Problem
(EDIT: here is the follow up qusetion)
Using this program to test for the smallest number where its permutations or itself is divisible by 10 or less numbers is twice as slow as the fastest program I found doing this (I don’t have the source code). How can this program be twice as slow, what optimizations can I do without messing with the compiler flags?
#include <stdio.h>
#include <string.h>
#define MAX 1000000
int main() {
int N,p[10],n[100];
int mask[MAX];
register int i, j, k;
scanf("%d", &N);
for(i=0;i<N;i++) scanf("%d", &n[i]);
memset(mask,0,sizeof(mask));
i = MAX+1;
while(--i) {
k=i;
p[0]=0;
p[1]=0;
p[2]=0;
p[3]=0;
p[4]=0;
p[5]=0;
p[6]=0;
p[7]=0;
p[8]=0;
p[9]=0;
while (k>0) {p[k%10]++; k/=10;}
for(j=1;j<10;j++) if(p[j]>0) {k=j; p[j]--; break;}
for(j=0;j<10;j++) while (p[j]>0) {k=10*k+j; p[j]--;}
for(j=0;j<N;j++) if(i%n[j]==0) mask[k]|=(1<<j);
}
for(i=1;i<MAX;i++) if(mask[i]==(1<<N)-1) break;
fprintf(stdout, "%dn", i);
}
This program uses bitmasks to test all numbers between 1 and MAX for divisibility with the given numbers and then prints out the smallest number whose permutations or itself is divisible by all given numbers. It is not fast enough!
Example input
7
164 278 293 382 483 598 23
This will test all numbers and check which ones are divisible by the given numbers and the output should be 102246
.
It is compiled using the GCC compiler with the following flags:
-g -O2 -std=gnu99 -static -lm
Test the code here.
Solution
Check if work is necessary first
I was able to speed up your program 2x by making the following simple change. If i
is not divisible by any n[j]
, you can skip the whole lengthy computation of k
and just move on to the next i
. In other words, at the top of your loop, add this:
while(--i) {
// This is a quick check to see if we even need to compute k.
for(j=0;j<N;j++) {
if(i%n[j]==0)
break;
}
// None of the numbers divide into i, so skip this i.
if (j == N)
continue;
// The rest of your loop...
}
Since your program was only running for 0.7 seconds on my machine, I tested it by increasing MAX by 10x and using inputs that would force the answer to be something really big. By doing that, I found that this change sped up your program by about 2x compared to your original program.
Further optimizations
A small optimization to my previous change is that you can reuse the work that you do during the quick check by saving the bits that you need to set in the mask.

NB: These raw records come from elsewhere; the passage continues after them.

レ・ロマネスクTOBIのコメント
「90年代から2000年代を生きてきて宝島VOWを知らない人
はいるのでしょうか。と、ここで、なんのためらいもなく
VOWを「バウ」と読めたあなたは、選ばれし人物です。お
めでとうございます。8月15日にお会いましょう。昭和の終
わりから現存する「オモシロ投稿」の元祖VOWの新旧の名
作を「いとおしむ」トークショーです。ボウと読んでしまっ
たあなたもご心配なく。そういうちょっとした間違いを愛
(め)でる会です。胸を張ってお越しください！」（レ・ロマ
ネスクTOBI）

Another thing I noticed was that the p
array is always set to 0 at the end of every loop, so you don’t have to explicitly zero it yourself at the beginning of the loop. However, this change didn’t appear to speed up your program so the compiler probably already optimized that away.
So your loop would now look like this:
int p[10] = {0};
while(--i) {
int maskBits = 0;
for(j=0;j<N;j++) {
if(i%n[j]==0)
maskBits |= (1 << j);
}
if (maskBits == 0)
continue;
k=i;
while (k>0) {p[k%10]++; k/=10;}
for(j=1;j<10;j++) if(p[j]>0) {k=j; p[j]--; break;}
for(j=0;j<10;j++) while (p[j]>0) {k=10*k+j; p[j]--;}
mask[k] |= maskBits;
}
This ran about 5-10% faster than the previous version.
for
loop
i = MAX+1;
while(--i) {
This should be converted to a for
loop, it will become more readable.
Smallest scope possible
Maybe in this challenge C99 is not an option, but I would like to reccomend declaring variables in loop declarations, like:
for(int i=1;i<MAX;i++)
Avoiding repetition
Please, avoid repetion:
p[0]=0;
p[1]=0;
p[2]=0;
p[3]=0;
p[4]=0;
p[5]=0;
p[6]=0;
p[7]=0;
p[8]=0;
p[9]=0;
Should be:
for (int i = 0; i <= 9; i++) {
p[i] = 0;
}
and it becomes so much clearer (think what would have happened if you had to set 100 of such items).